▸ **WHAT IS BEING ASKED**
The records below must be reproduced exactly. Strip out the pictures.

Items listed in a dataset
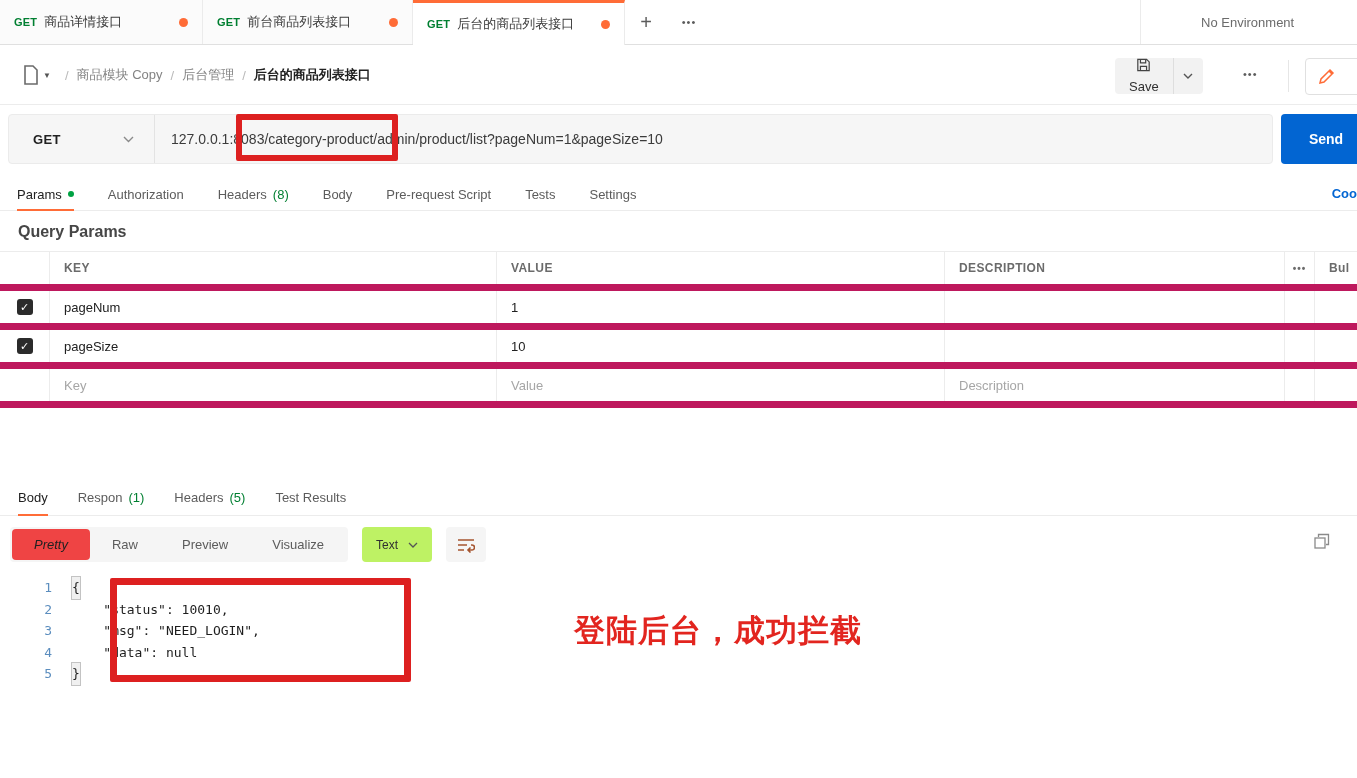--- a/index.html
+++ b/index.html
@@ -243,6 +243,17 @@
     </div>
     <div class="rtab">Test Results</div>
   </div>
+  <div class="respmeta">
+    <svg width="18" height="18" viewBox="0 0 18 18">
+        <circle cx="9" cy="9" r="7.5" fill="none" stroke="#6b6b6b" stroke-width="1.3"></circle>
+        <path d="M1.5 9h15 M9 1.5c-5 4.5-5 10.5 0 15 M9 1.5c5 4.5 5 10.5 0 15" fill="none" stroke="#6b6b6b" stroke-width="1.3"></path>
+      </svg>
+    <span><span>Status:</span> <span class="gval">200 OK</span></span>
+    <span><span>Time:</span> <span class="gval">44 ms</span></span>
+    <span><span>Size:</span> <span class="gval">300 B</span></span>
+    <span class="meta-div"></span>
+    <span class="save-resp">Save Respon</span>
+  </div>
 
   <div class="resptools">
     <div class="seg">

▸ **RESPONSE AREA**
--- a/index.html
+++ b/index.html
@@ -243,6 +243,17 @@
     </div>
     <div class="rtab">Test Results</div>
   </div>
+  <div class="respmeta">
+    <svg width="18" height="18" viewBox="0 0 18 18">
+        <circle cx="9" cy="9" r="7.5" fill="none" stroke="#6b6b6b" stroke-width="1.3"></circle>
+        <path d="M1.5 9h15 M9 1.5c-5 4.5-5 10.5 0 15 M9 1.5c5 4.5 5 10.5 0 15" fill="none" stroke="#6b6b6b" stroke-width="1.3"></path>
+      </svg>
+    <span><span>Status:</span> <span class="gval">200 OK</span></span>
+    <span><span>Time:</span> <span class="gval">44 ms</span></span>
+    <span><span>Size:</span> <span class="gval">300 B</span></span>
+    <span class="meta-div"></span>
+    <span class="save-resp">Save Respon</span>
+  </div>
 
   <div class="resptools">
     <div class="seg">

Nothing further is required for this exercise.